Doğanın tüm güzelliklerini özene bezene bahşettiği Palandöken’de, Ejder Pisti’nin dik yamaçlarından kayacak kadar güvenmiyorsanız da kendinize, zirveye mutlaka çıkın. Tepeye tırmanan telesiyejle yapacağınız turda unutamayacağınız güzellikte kış manzaralarıyla karşılaşacaksınız. Palandöken’de zirvenin yüksek kesimleri sabah saatlerinde yoğun bir sis tabakasıyla kaplanıyor. Öğle saatlerinde dağılan sis, yerini büyüleyici bir panoramaya bırakıyor. Açık havalarda Kaçkarlar’ın kıvrımlarını, geceleri Erzurum’un ışıklarını net olarak izlemek mümkün.

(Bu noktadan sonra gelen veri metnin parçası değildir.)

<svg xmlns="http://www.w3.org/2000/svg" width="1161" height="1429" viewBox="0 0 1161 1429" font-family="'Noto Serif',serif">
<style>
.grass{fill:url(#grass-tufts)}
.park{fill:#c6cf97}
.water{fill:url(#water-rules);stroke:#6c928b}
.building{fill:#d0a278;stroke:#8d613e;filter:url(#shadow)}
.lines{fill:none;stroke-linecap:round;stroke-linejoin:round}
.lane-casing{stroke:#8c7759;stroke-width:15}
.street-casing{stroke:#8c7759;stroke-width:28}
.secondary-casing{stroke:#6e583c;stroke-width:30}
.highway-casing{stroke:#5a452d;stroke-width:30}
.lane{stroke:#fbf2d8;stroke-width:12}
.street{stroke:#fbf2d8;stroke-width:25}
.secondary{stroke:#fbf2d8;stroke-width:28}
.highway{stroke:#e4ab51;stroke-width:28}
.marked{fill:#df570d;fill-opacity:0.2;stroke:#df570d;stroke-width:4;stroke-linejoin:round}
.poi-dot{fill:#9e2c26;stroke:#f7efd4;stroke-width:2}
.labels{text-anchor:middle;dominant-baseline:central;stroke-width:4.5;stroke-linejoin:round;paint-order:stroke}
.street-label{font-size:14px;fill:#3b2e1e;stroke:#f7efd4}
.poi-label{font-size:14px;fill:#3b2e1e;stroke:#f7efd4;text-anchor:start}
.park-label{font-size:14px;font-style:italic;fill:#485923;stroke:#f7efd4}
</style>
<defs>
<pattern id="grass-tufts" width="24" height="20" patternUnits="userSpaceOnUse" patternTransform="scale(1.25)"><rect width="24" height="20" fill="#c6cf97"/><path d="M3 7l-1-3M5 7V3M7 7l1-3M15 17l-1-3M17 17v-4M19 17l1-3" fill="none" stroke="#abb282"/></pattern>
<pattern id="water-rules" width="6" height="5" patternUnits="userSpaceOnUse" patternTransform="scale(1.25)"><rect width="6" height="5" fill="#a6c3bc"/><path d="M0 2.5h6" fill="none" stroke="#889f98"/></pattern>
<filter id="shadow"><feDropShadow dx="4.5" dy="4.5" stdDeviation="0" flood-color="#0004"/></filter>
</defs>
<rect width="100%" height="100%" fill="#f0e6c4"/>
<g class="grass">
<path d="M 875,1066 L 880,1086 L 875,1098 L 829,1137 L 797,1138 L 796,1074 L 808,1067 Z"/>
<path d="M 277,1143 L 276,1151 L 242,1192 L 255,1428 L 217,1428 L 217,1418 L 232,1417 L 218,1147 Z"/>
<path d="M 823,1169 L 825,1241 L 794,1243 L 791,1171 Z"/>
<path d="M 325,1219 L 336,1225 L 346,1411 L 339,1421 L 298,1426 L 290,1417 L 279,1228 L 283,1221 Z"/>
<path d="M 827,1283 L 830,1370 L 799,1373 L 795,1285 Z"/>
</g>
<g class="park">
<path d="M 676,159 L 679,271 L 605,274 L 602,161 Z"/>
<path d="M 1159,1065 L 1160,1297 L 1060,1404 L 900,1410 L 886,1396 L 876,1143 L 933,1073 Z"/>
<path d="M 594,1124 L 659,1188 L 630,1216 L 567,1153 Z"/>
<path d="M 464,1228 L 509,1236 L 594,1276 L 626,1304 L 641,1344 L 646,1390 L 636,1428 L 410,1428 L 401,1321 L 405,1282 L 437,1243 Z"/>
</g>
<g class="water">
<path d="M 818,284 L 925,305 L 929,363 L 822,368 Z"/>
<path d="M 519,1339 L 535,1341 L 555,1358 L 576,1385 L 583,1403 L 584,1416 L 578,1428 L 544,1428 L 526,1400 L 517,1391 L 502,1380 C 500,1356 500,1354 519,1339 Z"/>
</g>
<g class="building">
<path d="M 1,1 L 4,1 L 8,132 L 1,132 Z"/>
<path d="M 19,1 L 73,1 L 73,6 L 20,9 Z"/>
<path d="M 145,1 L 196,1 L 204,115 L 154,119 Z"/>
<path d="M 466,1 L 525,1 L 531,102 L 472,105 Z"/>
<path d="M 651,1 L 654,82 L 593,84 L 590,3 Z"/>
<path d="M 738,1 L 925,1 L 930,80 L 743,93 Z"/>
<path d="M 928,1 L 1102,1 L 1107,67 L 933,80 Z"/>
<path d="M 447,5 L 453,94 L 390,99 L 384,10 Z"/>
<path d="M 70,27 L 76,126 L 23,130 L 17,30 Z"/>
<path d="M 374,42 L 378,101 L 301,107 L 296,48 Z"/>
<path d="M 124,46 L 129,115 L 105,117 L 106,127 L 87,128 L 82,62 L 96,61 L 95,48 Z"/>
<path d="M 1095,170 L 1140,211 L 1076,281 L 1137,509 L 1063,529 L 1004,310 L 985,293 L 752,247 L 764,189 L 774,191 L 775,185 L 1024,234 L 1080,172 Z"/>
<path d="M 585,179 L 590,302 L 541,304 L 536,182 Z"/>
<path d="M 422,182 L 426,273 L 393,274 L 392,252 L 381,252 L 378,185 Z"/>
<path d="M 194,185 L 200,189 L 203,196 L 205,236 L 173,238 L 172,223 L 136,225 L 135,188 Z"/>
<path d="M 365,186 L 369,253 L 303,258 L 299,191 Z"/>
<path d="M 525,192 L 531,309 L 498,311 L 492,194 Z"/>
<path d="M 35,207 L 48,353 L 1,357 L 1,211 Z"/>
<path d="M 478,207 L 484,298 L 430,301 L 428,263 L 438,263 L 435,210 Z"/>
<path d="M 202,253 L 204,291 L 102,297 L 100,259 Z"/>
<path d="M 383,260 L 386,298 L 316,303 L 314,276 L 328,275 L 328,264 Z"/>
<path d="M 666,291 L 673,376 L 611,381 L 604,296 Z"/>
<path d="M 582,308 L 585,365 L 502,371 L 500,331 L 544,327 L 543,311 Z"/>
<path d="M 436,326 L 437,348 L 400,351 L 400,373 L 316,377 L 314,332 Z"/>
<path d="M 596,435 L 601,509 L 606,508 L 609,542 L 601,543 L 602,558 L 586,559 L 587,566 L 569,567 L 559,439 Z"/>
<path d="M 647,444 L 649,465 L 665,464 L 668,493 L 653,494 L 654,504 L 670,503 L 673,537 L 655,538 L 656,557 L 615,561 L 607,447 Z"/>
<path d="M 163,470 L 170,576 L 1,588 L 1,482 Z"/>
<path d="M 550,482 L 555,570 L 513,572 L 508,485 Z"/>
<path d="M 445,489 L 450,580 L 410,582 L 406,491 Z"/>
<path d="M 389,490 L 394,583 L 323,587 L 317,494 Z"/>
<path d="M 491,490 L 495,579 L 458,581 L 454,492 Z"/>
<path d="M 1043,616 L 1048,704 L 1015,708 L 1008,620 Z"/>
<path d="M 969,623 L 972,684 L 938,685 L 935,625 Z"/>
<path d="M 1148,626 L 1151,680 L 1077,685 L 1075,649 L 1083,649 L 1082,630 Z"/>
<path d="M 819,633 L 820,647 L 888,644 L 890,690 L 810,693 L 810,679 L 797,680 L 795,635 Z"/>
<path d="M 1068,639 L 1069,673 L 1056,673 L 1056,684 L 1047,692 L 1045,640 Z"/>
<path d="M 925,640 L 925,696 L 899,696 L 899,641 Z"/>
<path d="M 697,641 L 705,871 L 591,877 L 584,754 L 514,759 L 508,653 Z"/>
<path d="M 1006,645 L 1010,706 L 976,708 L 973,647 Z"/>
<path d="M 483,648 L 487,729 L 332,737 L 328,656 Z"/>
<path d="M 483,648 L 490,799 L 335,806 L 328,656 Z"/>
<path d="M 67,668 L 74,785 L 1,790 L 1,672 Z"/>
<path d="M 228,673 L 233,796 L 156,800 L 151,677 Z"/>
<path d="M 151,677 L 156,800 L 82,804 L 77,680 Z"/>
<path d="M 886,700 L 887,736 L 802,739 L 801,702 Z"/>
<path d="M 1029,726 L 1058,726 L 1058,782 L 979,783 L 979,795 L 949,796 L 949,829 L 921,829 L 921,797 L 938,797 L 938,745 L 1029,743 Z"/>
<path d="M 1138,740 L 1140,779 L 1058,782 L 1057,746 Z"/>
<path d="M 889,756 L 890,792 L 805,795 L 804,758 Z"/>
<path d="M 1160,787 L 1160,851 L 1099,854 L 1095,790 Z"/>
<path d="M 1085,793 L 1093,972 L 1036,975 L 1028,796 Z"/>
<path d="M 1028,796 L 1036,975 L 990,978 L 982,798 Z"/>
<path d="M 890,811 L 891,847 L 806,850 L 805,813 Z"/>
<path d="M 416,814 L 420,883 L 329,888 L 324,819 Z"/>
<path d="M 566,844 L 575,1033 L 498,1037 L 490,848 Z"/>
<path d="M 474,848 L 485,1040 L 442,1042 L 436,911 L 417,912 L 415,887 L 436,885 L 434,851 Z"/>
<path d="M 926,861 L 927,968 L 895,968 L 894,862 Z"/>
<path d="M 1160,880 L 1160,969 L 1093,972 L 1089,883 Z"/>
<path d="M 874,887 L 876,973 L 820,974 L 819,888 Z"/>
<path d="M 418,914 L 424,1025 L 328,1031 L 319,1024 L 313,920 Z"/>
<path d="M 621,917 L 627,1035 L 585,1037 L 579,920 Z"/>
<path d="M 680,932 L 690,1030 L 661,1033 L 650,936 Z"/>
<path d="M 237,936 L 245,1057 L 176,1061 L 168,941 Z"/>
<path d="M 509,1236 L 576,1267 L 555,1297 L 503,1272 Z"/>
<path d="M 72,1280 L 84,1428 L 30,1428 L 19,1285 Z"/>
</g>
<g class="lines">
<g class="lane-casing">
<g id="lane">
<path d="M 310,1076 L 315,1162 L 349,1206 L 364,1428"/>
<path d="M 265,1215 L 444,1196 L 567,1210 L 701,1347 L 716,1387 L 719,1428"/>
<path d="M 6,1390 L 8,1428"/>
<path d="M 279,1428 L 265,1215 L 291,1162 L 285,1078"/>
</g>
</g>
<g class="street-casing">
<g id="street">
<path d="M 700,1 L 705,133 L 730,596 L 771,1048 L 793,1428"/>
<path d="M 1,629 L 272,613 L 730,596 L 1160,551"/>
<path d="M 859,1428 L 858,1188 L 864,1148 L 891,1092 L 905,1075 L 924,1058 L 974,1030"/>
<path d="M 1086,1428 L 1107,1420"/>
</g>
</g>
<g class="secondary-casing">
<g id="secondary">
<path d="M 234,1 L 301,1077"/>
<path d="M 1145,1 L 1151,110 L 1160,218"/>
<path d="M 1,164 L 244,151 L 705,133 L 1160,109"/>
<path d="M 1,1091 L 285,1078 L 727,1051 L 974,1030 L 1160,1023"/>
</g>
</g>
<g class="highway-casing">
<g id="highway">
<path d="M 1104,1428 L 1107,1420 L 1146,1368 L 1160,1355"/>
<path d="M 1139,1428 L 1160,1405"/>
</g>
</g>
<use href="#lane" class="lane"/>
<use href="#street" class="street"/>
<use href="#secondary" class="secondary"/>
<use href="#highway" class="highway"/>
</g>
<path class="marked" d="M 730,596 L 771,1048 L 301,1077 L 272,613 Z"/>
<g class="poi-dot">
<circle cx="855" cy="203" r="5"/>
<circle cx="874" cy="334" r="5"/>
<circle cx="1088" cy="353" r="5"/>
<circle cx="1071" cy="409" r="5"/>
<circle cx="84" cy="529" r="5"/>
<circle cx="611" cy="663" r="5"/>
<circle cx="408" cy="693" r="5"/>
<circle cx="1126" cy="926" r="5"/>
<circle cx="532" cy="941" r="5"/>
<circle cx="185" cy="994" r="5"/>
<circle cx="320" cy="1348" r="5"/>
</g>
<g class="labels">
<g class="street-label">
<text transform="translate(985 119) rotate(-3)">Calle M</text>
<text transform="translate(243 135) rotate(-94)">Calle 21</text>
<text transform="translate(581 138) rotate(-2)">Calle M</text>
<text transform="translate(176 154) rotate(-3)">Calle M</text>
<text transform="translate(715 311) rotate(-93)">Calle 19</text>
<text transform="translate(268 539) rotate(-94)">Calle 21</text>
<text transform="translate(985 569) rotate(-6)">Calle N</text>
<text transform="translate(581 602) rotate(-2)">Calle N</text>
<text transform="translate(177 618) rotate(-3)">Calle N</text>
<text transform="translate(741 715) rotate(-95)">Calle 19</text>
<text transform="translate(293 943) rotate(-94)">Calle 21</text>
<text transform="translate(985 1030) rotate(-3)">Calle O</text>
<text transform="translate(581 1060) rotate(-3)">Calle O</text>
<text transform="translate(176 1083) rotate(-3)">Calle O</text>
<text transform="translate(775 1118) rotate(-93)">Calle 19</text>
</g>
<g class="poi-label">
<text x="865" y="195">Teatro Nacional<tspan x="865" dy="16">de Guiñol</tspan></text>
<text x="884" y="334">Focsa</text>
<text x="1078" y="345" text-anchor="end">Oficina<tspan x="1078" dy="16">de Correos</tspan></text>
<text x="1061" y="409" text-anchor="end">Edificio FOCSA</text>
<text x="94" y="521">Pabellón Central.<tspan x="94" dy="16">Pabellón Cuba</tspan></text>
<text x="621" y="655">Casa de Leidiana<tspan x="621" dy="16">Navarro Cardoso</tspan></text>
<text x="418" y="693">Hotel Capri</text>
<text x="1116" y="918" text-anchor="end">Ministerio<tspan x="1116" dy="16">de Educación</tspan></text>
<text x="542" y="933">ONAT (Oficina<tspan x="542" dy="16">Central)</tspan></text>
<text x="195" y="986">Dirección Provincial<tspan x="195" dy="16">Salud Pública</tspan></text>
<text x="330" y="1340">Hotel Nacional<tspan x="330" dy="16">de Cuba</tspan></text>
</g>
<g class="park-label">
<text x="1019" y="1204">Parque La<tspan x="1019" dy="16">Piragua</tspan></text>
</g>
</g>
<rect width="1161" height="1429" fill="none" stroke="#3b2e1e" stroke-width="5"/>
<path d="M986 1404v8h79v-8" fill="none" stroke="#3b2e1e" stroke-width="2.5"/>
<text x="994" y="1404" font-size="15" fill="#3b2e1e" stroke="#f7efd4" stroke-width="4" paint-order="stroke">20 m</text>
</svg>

Havası soğuk, insanı sıcak
Oltutaşı, çetin kışları ve tarihi eserleriyle ünlü Erzurum, Palandöken’e uzanmadan önce mutlaka gezilmesi gereken bir kent. Tarihte İpek Yolu’nun önemli duraklarından biri olan ve geçmişi Hititlere dek uzanan kentte, Çifte Minareli Medrese, Erzurum Kalesi, Gümüşlü Kümbet, Nene Hatun Türbesi, Yakutiye Medresesi ve Üç Kümbetler görülmesi gereken tarihi değerler arasında. Başta cağ kebabı olmak üzere, özgün bir yemek kültürüne sahip olan yörede, kıtlama usulü çay içmeyi de ihmal etmemek gerek. Her ne kadar soğuğu ve karıyla ünlü olsa da sadece çıtır çıtır yanan şömineleriyle değil; sıcakkanlı insanlarıyla da yüreğinizi ısıtacak bambaşka bir dünya. Üç mevsim beyaz ama her mevsim renkli bir dünya...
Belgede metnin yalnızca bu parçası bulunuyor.